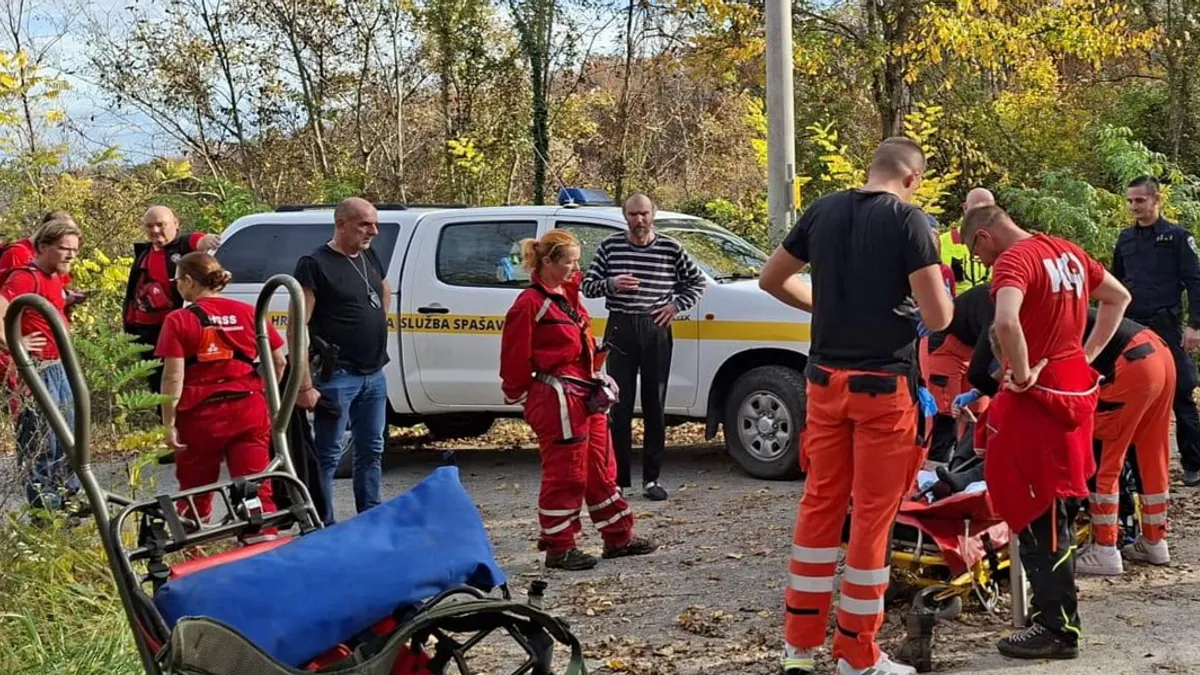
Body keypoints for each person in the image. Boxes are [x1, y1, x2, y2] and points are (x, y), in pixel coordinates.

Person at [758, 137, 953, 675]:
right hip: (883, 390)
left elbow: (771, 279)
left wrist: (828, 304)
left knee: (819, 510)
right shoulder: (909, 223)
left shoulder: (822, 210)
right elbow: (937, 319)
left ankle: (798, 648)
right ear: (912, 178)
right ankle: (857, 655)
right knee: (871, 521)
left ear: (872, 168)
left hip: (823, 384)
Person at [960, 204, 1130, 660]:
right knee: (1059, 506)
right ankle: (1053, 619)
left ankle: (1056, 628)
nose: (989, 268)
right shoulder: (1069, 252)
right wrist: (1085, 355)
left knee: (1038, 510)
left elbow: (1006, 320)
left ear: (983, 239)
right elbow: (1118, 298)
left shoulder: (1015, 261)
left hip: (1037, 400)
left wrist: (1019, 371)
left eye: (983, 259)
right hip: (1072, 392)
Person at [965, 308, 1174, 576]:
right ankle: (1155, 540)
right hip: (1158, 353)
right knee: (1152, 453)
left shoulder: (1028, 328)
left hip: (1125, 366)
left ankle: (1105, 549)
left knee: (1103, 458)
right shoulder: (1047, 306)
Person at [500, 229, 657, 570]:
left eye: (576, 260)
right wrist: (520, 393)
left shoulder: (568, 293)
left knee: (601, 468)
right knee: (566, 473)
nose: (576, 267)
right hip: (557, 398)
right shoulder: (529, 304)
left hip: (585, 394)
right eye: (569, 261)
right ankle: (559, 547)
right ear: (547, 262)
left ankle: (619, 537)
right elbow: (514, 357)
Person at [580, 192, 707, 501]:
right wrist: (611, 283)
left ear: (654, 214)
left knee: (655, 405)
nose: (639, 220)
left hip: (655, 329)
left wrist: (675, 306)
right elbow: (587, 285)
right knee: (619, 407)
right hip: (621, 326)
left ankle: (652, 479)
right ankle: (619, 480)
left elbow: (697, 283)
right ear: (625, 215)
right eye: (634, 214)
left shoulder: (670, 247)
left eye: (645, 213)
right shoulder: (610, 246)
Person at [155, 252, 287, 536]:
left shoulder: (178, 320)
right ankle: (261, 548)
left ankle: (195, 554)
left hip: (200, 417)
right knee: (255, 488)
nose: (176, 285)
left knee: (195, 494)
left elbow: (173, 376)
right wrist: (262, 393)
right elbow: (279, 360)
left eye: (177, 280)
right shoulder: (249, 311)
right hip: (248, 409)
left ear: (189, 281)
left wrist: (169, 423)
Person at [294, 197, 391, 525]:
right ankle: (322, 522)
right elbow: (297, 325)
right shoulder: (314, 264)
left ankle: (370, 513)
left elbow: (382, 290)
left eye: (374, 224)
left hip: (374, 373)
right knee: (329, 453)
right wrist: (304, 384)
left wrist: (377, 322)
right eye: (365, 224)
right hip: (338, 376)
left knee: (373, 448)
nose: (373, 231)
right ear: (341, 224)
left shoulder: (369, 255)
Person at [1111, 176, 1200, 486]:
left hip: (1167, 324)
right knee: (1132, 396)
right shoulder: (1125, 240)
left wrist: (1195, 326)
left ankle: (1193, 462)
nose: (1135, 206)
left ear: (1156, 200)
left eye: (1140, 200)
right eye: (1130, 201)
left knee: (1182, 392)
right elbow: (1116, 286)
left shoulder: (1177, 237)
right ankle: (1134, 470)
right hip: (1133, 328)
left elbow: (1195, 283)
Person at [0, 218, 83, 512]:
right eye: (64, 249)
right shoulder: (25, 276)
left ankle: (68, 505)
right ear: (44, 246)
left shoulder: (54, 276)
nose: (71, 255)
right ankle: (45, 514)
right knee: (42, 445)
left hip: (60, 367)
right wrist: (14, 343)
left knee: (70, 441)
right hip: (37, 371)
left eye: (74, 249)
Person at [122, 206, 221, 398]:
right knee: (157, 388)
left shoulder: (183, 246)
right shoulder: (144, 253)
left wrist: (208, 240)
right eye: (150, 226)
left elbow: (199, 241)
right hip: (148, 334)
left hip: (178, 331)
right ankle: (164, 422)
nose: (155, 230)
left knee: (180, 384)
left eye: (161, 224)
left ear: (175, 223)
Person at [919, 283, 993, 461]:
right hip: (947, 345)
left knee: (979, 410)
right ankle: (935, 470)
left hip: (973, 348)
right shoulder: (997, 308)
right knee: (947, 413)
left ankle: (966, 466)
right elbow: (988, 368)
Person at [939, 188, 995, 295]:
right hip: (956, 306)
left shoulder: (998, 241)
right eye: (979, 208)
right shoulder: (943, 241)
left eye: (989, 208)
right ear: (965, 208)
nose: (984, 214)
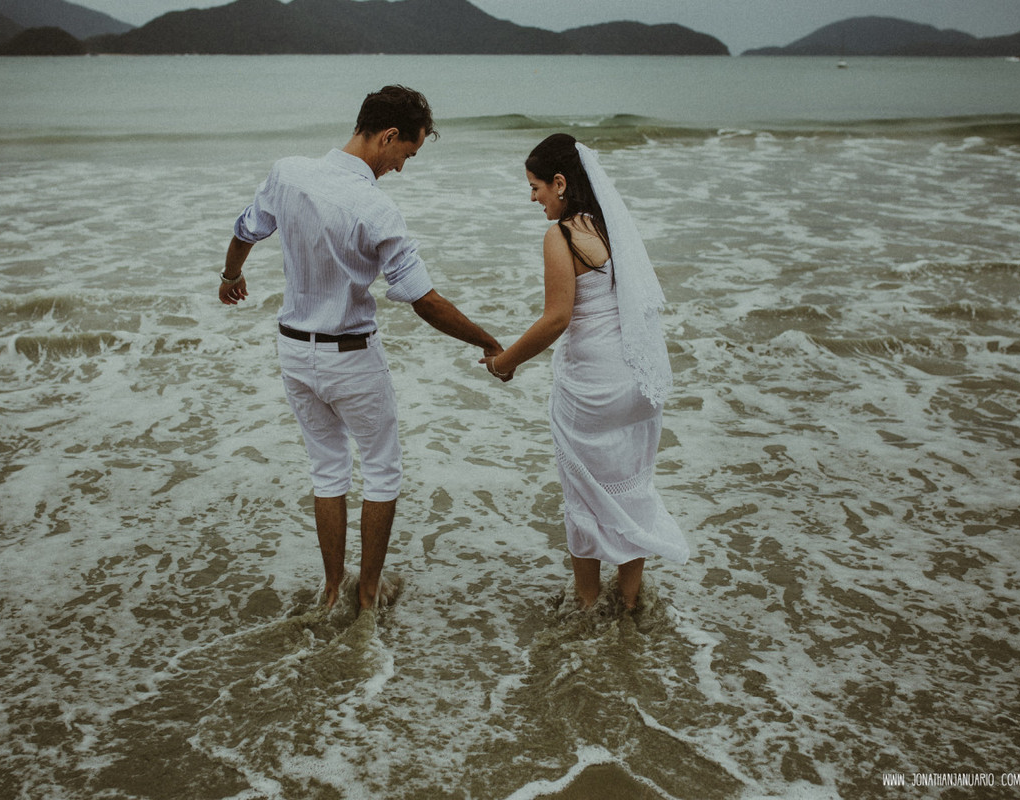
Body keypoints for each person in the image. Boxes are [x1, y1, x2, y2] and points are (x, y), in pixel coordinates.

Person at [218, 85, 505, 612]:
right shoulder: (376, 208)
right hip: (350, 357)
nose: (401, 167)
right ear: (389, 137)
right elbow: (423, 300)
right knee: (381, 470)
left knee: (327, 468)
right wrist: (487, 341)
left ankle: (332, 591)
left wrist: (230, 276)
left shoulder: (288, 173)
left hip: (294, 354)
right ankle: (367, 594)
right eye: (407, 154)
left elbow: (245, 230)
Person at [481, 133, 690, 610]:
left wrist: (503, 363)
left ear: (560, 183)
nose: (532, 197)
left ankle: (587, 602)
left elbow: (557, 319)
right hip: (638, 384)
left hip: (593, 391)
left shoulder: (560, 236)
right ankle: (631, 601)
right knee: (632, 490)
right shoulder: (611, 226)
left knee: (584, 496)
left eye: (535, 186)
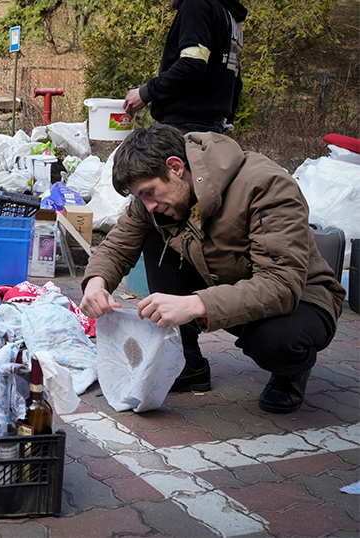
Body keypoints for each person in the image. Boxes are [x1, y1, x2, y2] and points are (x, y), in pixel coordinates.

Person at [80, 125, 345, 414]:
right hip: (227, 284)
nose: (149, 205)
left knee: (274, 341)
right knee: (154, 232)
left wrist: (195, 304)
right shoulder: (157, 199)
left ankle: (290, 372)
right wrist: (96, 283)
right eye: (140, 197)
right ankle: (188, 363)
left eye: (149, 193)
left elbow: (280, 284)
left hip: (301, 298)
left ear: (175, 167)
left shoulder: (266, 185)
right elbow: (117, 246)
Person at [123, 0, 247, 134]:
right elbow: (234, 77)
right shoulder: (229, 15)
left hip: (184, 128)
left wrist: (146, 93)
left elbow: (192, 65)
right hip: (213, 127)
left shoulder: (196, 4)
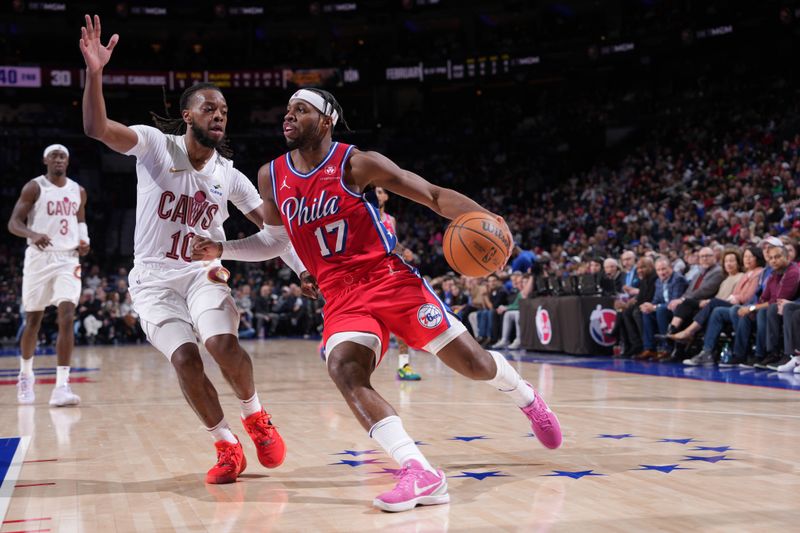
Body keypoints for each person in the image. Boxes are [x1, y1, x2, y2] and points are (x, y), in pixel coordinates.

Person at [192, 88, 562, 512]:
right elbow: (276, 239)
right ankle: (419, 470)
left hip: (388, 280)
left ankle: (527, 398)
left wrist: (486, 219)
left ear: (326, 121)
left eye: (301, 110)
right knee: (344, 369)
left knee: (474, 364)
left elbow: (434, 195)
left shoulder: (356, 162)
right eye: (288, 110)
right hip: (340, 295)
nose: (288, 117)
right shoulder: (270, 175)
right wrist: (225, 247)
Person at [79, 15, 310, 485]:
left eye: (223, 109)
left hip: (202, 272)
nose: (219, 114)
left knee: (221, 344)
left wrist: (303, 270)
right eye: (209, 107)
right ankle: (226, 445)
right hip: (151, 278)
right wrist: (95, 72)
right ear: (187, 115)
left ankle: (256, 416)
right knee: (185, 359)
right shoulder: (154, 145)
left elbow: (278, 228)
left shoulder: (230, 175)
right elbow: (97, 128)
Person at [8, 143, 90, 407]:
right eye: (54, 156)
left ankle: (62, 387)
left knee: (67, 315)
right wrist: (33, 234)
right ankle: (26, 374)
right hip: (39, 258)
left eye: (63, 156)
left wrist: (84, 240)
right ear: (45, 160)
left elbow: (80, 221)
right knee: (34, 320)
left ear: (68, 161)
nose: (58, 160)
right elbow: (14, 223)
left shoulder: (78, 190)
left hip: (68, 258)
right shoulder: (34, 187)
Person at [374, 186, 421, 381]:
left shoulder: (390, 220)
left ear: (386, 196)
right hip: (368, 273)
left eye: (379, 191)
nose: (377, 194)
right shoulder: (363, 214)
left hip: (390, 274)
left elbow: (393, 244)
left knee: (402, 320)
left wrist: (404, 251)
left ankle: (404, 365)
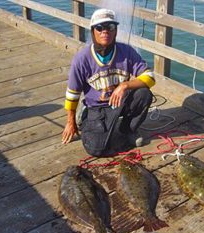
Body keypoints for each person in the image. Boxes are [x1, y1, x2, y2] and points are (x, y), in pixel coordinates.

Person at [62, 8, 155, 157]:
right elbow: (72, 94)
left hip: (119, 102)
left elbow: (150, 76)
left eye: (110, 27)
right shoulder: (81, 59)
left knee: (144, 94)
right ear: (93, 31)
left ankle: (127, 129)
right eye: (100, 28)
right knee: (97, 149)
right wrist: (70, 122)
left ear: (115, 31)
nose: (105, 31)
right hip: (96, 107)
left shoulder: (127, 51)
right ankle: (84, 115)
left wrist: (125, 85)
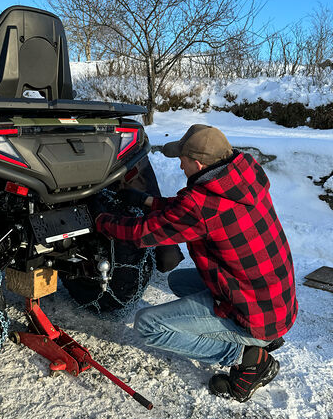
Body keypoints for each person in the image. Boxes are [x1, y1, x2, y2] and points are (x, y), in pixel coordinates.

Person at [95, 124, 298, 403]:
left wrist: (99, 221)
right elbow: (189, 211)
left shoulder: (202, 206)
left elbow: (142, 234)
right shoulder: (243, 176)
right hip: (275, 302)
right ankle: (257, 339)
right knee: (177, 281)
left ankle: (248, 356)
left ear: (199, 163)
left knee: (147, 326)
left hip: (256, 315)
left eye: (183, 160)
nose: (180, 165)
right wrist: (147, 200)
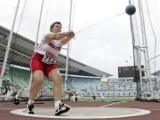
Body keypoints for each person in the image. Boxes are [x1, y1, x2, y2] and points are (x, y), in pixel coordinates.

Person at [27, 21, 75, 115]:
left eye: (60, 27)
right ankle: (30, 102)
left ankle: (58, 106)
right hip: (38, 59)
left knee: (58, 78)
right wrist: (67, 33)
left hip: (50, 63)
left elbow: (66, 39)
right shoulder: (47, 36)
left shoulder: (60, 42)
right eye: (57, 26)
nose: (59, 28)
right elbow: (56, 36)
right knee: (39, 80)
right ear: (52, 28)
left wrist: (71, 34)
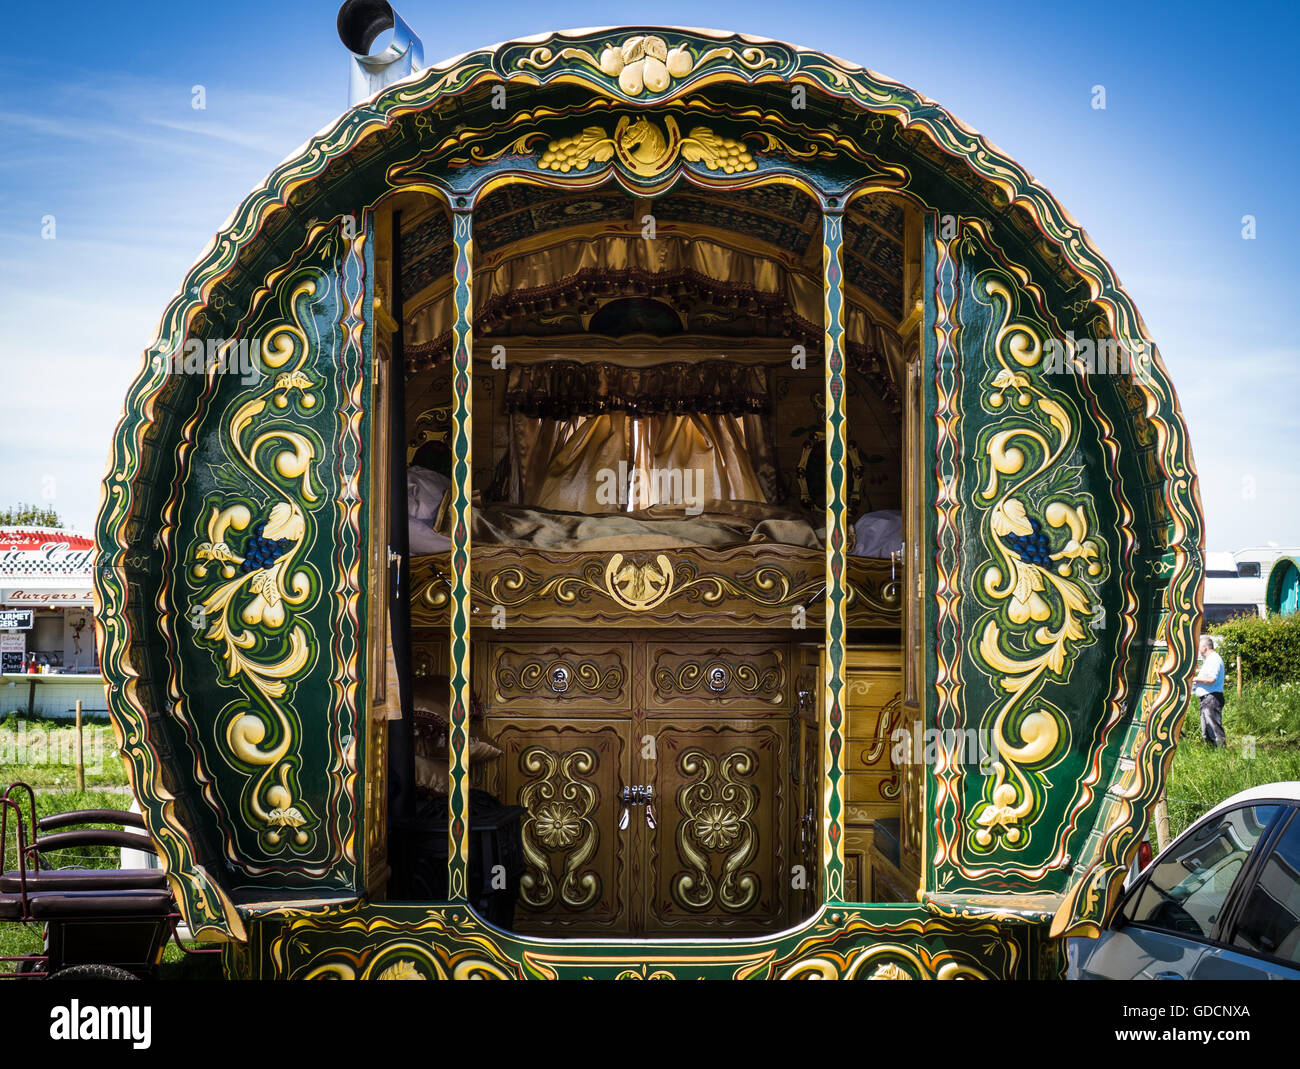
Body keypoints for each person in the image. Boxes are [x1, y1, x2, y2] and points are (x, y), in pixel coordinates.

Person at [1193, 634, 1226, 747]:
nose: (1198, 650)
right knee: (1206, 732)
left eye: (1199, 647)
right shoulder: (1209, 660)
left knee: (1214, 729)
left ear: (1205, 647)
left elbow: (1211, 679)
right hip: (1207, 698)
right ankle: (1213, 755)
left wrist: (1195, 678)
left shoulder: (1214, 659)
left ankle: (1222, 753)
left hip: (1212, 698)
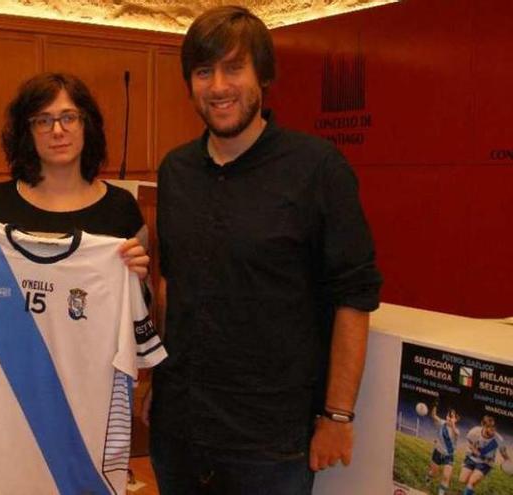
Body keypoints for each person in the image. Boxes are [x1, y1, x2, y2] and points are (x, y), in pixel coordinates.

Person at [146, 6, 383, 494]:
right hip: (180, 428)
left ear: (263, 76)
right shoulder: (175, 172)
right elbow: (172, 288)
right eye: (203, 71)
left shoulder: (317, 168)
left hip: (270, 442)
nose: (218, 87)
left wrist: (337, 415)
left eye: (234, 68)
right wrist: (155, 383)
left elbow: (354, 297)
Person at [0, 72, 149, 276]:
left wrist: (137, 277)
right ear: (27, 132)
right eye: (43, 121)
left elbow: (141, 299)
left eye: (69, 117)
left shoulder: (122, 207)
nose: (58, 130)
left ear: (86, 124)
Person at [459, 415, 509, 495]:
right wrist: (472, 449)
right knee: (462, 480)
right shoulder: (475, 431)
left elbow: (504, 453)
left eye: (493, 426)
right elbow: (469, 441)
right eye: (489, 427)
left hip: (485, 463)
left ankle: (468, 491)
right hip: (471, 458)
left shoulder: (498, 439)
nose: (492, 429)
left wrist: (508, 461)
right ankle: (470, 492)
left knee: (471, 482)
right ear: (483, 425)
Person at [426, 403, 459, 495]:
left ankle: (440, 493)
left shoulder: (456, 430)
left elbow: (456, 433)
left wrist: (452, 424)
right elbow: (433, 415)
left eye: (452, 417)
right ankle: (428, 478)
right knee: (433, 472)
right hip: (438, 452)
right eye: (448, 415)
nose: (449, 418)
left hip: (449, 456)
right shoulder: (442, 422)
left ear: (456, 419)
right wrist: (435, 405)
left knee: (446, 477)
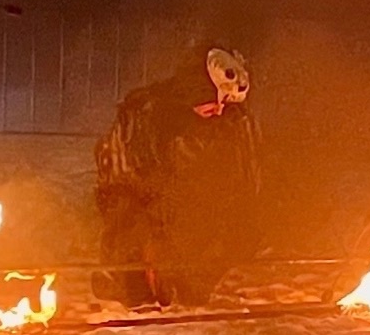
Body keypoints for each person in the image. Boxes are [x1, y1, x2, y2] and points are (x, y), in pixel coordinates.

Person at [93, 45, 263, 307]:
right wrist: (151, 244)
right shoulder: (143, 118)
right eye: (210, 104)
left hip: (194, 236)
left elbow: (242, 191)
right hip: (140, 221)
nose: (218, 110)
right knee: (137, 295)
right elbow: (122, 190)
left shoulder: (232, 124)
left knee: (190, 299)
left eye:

-=-=-

## Exercise description:
Of the lines above, copy only those from the one holding "right elbow: (56, 36)" to the one holding "left hip: (270, 442)", both included, and exclude every image.

## Expected answer:
right elbow: (56, 36)
right knee: (39, 80)
right ear: (52, 28)
left wrist: (71, 34)
Body keypoints for each person in the image. Boxes are [x1, y1, x2, y2] and points are (x, y), in pixel coordinates.

Person at [1193, 634, 1226, 747]:
nose: (1198, 650)
right knee: (1206, 732)
left eye: (1199, 647)
right shoulder: (1209, 660)
left knee: (1214, 729)
left ear: (1205, 647)
left elbow: (1211, 679)
right hip: (1207, 698)
right ankle: (1213, 755)
left wrist: (1195, 678)
left shoulder: (1214, 659)
left ankle: (1222, 753)
left hip: (1212, 698)
Body keypoints for each person in the image. Boxes are [x1, y1, x2, y2] and points are (x, y), in pixel coordinates.

Person at [146, 6, 383, 494]:
right hip: (180, 428)
left ear: (263, 76)
right shoulder: (175, 172)
right elbow: (172, 288)
right eye: (203, 71)
left shoulder: (317, 168)
left hip: (270, 442)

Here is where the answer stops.